## [Instructions to follow]
Look through the records that follow. Copy every line containing the word "using".

═══ Dataset extract ═══

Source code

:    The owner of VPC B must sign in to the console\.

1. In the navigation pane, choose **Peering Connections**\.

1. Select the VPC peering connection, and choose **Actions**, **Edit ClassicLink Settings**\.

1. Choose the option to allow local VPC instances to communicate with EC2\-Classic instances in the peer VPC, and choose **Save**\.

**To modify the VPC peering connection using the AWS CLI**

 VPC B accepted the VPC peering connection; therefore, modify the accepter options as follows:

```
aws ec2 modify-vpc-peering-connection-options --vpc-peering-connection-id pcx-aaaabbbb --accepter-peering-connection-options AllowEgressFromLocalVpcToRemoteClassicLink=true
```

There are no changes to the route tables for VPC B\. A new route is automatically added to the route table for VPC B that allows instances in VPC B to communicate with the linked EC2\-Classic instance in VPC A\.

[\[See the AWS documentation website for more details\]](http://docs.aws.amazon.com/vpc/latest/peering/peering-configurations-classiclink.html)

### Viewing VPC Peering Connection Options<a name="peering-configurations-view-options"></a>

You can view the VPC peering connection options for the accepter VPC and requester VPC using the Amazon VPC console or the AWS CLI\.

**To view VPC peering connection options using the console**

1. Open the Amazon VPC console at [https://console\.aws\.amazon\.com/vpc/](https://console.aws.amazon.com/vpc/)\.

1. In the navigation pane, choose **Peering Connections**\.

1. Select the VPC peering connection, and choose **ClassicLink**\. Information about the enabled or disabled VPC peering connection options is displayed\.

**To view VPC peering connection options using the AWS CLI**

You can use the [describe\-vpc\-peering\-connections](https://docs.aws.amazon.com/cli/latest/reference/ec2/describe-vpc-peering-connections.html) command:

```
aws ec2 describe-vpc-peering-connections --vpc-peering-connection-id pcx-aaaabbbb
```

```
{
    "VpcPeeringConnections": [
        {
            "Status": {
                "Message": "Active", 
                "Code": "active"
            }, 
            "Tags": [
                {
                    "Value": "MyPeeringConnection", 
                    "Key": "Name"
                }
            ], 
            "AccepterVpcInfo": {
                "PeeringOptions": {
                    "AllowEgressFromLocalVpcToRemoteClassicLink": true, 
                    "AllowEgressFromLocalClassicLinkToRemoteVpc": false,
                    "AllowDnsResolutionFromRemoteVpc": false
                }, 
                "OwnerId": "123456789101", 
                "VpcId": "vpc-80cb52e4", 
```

═══

## [Solution]
**To modify the VPC peering connection using the AWS CLI**
You can view the VPC peering connection options for the accepter VPC and requester VPC using the Amazon VPC console or the AWS CLI\.
**To view VPC peering connection options using the console**
**To view VPC peering connection options using the AWS CLI**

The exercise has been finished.